> [SUPPLIED DATA]
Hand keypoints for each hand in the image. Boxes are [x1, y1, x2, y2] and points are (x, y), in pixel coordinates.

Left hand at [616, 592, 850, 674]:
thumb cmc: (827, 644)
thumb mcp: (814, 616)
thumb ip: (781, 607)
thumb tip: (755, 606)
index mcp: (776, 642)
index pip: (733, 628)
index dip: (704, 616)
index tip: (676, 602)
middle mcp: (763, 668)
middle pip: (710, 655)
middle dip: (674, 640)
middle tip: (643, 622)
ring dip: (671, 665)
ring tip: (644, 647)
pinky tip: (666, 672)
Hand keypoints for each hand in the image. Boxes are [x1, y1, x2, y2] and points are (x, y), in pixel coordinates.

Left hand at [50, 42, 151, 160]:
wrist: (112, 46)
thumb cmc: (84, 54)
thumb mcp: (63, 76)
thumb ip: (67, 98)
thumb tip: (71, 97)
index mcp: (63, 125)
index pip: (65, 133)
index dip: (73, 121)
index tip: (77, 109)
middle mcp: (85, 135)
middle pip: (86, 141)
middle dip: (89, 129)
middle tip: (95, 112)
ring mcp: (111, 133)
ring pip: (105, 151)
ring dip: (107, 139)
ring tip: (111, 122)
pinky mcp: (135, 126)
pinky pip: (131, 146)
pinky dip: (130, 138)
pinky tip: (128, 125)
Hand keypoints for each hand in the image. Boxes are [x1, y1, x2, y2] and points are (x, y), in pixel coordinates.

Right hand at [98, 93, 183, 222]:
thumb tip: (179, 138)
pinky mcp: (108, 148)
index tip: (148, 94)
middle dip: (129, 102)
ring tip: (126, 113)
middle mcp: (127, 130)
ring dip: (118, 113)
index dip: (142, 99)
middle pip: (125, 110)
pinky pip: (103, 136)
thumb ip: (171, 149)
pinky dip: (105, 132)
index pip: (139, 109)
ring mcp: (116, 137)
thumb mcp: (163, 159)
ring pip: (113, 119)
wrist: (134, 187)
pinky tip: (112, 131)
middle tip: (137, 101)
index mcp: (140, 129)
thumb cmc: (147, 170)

> [WORK TASK] Start at the top line of the records and retype them all exactly.

> [SOLUTION]
Hand keypoints for each hand in the image. Boxes are [x1, y1, x2, y2] and points are (x, y), in pixel coordinates.

Left hand at [616, 592, 850, 674]:
thumb cmc: (827, 644)
thumb mcp: (814, 616)
thumb ip: (781, 607)
thumb tip: (755, 606)
index mcp: (776, 642)
index pip: (733, 628)
index dip: (704, 616)
index tip: (676, 602)
middle mcp: (763, 668)
middle pip: (710, 655)
middle dip: (674, 640)
middle tip: (643, 622)
ring dip: (671, 665)
ring tip: (644, 647)
pinky tip: (666, 672)
Hand keypoints for each hand in the image. Boxes are [x1, y1, x2, y2] and points are (x, y), in pixel coordinates.

Left hand at [50, 42, 151, 160]:
wrist: (112, 46)
thumb cmc: (84, 54)
thumb mcp: (63, 76)
thumb ip: (67, 98)
thumb tip: (71, 97)
index mcp: (63, 125)
index pip: (65, 133)
index dip: (73, 121)
index tip: (77, 109)
middle mcp: (85, 135)
middle pip: (86, 141)
middle dip: (89, 129)
middle tip: (95, 112)
ring mcp: (111, 133)
ring pip: (105, 151)
ring dip: (107, 139)
ring tip: (111, 122)
pinky mcp: (135, 126)
pinky pip: (131, 146)
pinky dip: (130, 138)
pinky tip: (128, 125)
Hand keypoints for each hand in the image. Boxes are [x1, y1, x2, y2] and points are (x, y), in pixel coordinates.

Right hand at [98, 93, 183, 222]:
thumb tip: (179, 138)
pinky mcp: (108, 148)
index tip: (148, 94)
middle dip: (129, 102)
ring tip: (126, 113)
middle mcp: (127, 130)
ring dip: (118, 113)
index dip: (142, 99)
middle pip: (125, 110)
pinky pip: (103, 136)
thumb ip: (171, 149)
pinky dip: (105, 132)
index pip: (139, 109)
ring mcp: (116, 137)
thumb mcp: (163, 159)
ring pip: (113, 119)
wrist: (134, 187)
pinky tip: (112, 131)
middle tip: (137, 101)
index mcp: (140, 129)
thumb cmc: (147, 170)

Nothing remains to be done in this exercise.